But now he is President Trump, and his breezy spewing of falsehoods has become a national embarrassment --a threat to U.S. security and America's standing in the world.
White House officials have just had to apologize to the United Kingdom
for smearing the British intelligence agency by making false statements . This is a sign of things to come.
Indeed questions about Trump's wiretapping allegations against Barack Obama, and Press Secretary Sean Spicer's regurgitation of Fox News commentary, came up during Trump's press conference with German Chancellor Angela Merkel Friday--further evidence that the rest of the world is paying attention. He took no responsibility and said if there were questions about the allegation, people should ask Fox News about it.
What should concern every citizen is that Trump's crumbling credibility will not be limited to him. America itself is losing credibility. If the president of the United States cannot be taken at his word, America's arguments on the global stage will be easily dismissed. This will have profound and very specific consequences as the country faces new and old challenges, which will require the support of other nations.
That became clear in the latest chapter in the bizarre story of Trump's claim that Obama ordered the wiretapping of Trump Tower. The accusation, which would be extraordinarily grave if it contained a shred of truth, has been denied by intelligence officials and discredited
by well-informed Democrats and Republicans. And yet, on Thursday, Trump had sent Press Secretary Sean Spicer
to do battle with the truth once again.
Presumably following his boss's instructions, Spicer proceeded to repeat yet another unfounded rumor, this one slandering America's top ally, the United Kingdom. He read a claim by Fox News commentator Andrew Napolitano that Obama maneuvered around US agencies by partnering with GCHQ, the secretive British intelligence agency, to spy on Trump.
The British, not surprisingly, were furious. The phones in the White House started ringing immediately after the press briefing. The Trump administration had triggered a wholly unnecessary diplomatic crisis by once again treating the truth with casual contempt.
Now Spicer and National Security Advisor HR McMaster have been forced to apologize to Britain, and the British have made sure the whole world knows the White House is making "ridiculous" statements. It is hard to overemphasize the significance of GCHQ, which almost never speaks out publicly, calling the claims "nonsense." The spokesman for the British prime minister said the White House promised to never repeat the false allegations.
The British are right to feel indignant.
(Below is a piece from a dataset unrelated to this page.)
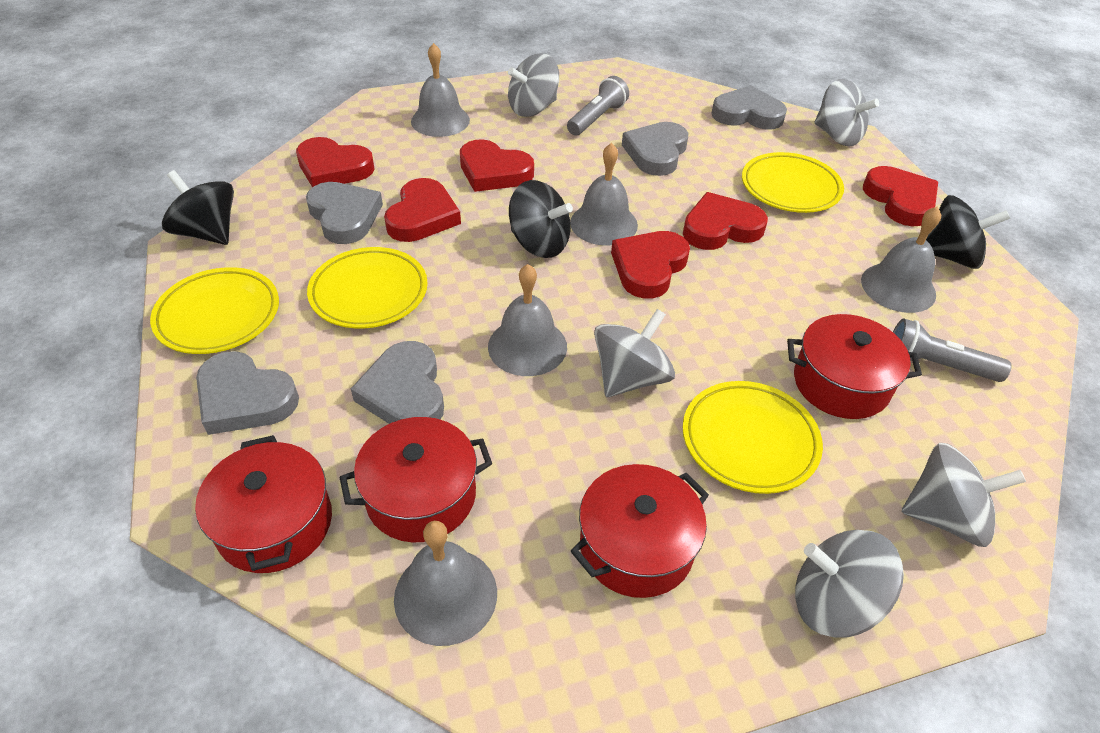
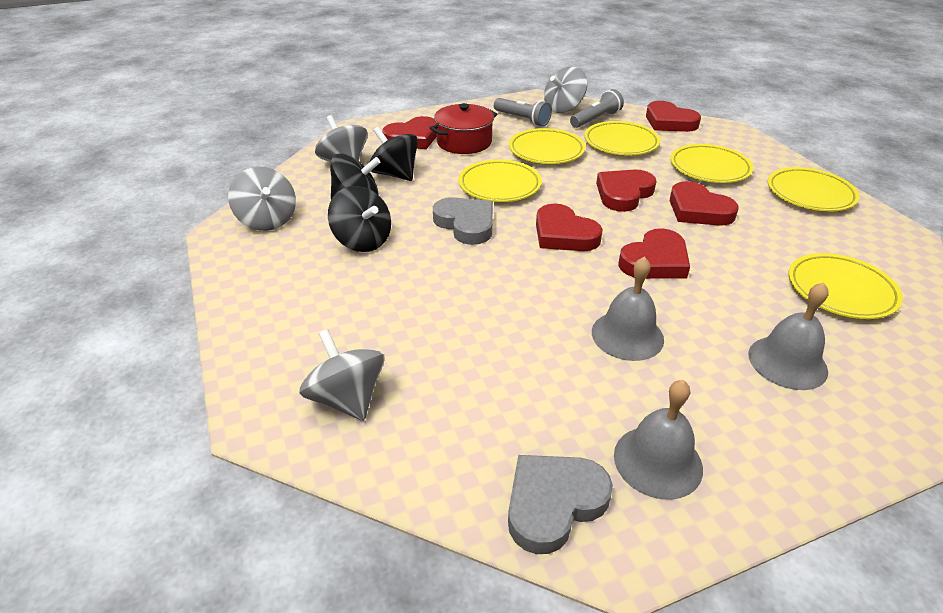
grey bell: 5 -> 3
grey heart: 5 -> 2
grey spinning top: 5 -> 4
red pot: 4 -> 1
yellow plate: 4 -> 6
The two countries have partnered for decades, supporting each other on battle fields, on intelligence and on global diplomacy. Prime Minister Teresa May has taken political risks by being one of the first foreign leaders to align herself with Trump. Now the Trump administration made an assertion that, like most libelous rumors, will never be completely erased in some people's minds. And it did so to score political points domestically.
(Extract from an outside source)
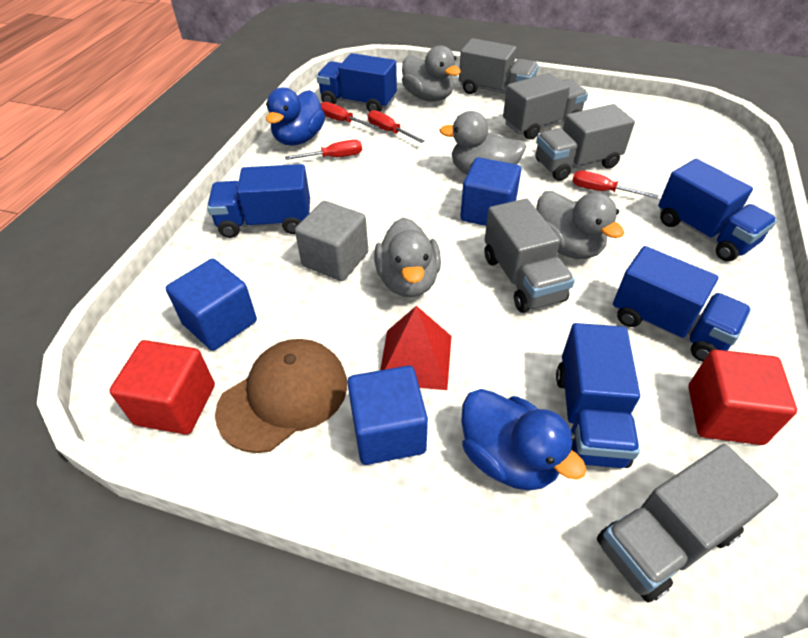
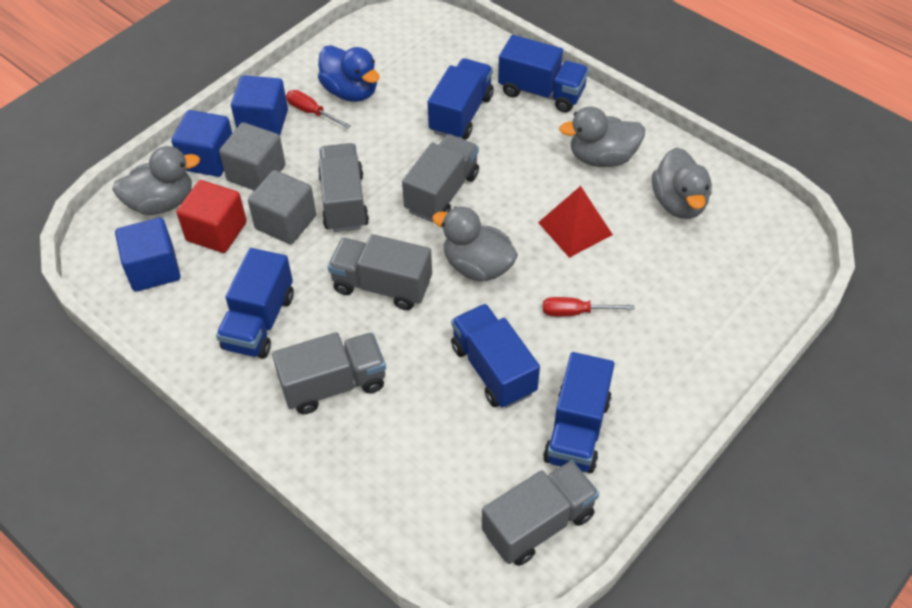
blue duck: 2 -> 1
brown cap: 1 -> 0
grey cube: 1 -> 2
red cube: 2 -> 1
red screwdriver: 4 -> 2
It's sadly ironic that after less than two months in office, Trump, who often criticized Obama for making legitimate apologies for America's historical misdeeds -- "We will stop apologizing," Trump declared
-- had to send his deputies to apologize for brand new, unnecessary and deeply personal missteps.
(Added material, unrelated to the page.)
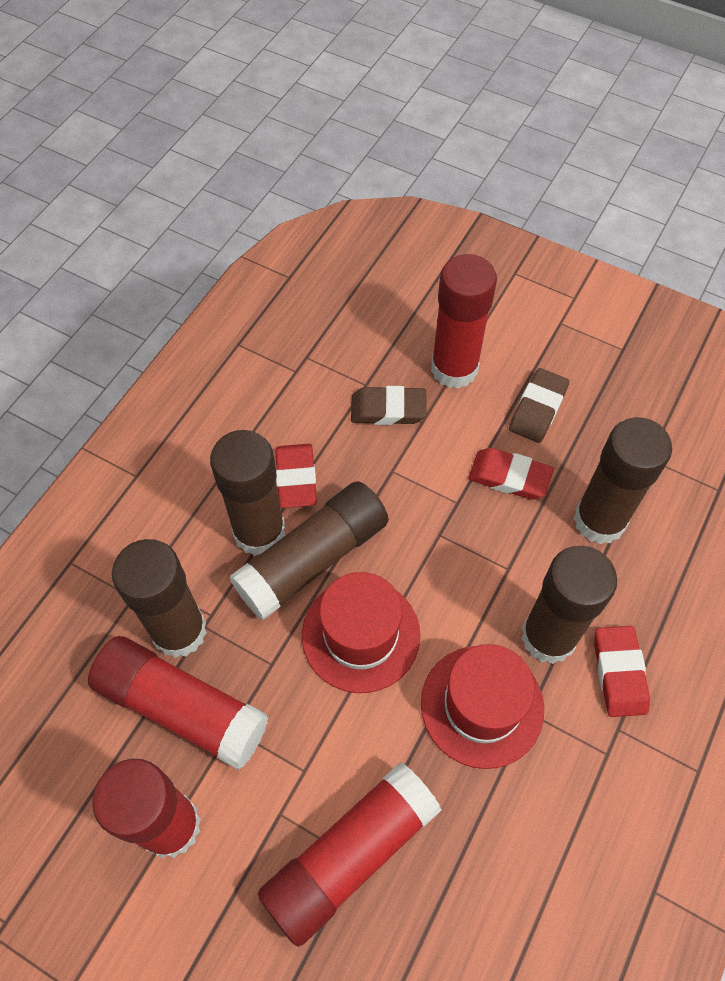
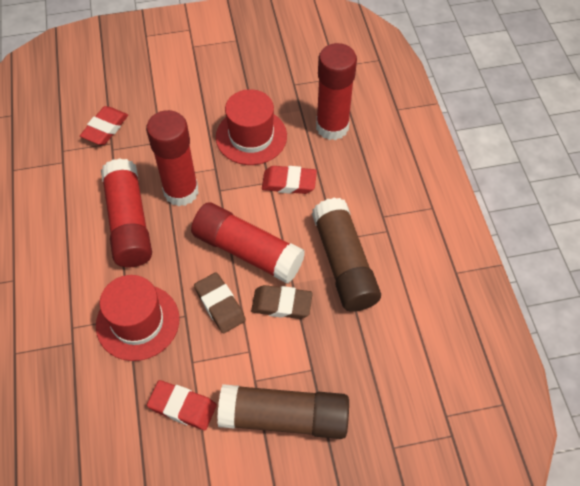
brown glue stick: 5 -> 2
It's easy to say why Trump plays games with the truth. By claiming that factual reports are "fake news," he undermines the credibility of his critics. By "gaslighting,"
the country, blurring the lines between fact and fiction, he gets to write his own version of the truth. And by putting out shocking conspiracy tales and wild allegations, he changes the subject at just the right time.
The wiretapping tweet successfully knocked out of the headlines discussion over whether Attorney General Jeff Sessions committed perjury when he falsely told a Senate committee that he had no contacts with Russians.
But maneuvers that may help Trump politically hurt America on the global stage. The lying alone has already eroded America's moral authority, which is arguably the country's most powerful, least expensive weapon and the impetus for persuading others to follow its lead. What will happen when the U.S. needs support to impose economic sanctions or perhaps an arms embargo?
Strong, credible arguments can help America avoid costly wars, just as the wrong words, ill-conceived provocations, can trigger conflicts, putting American soldiers in harm's way and US citizens in peril.
America's strength is not just its mighty military or its giant economy. The United States is strong also because it has allies that will side with it on difficult challenges. But to persuade others that the challenges are real, Washington must have credibility, and Trump is squandering America's credibility, discarding it as if it were the leftovers at a Mar-a-Lago brunch buffet.
Trump may not care about the truth, but the rest of the world does. America's allies do. It's about time for the President and his staff to understand that this is no game. They cannot repeat statements they hear on television, unless they know they are factual. To do otherwise could trigger potentially grave consequences.
If Trump wants to go down in history as a successful president, it's time for him to re-examine his relationship with the truth.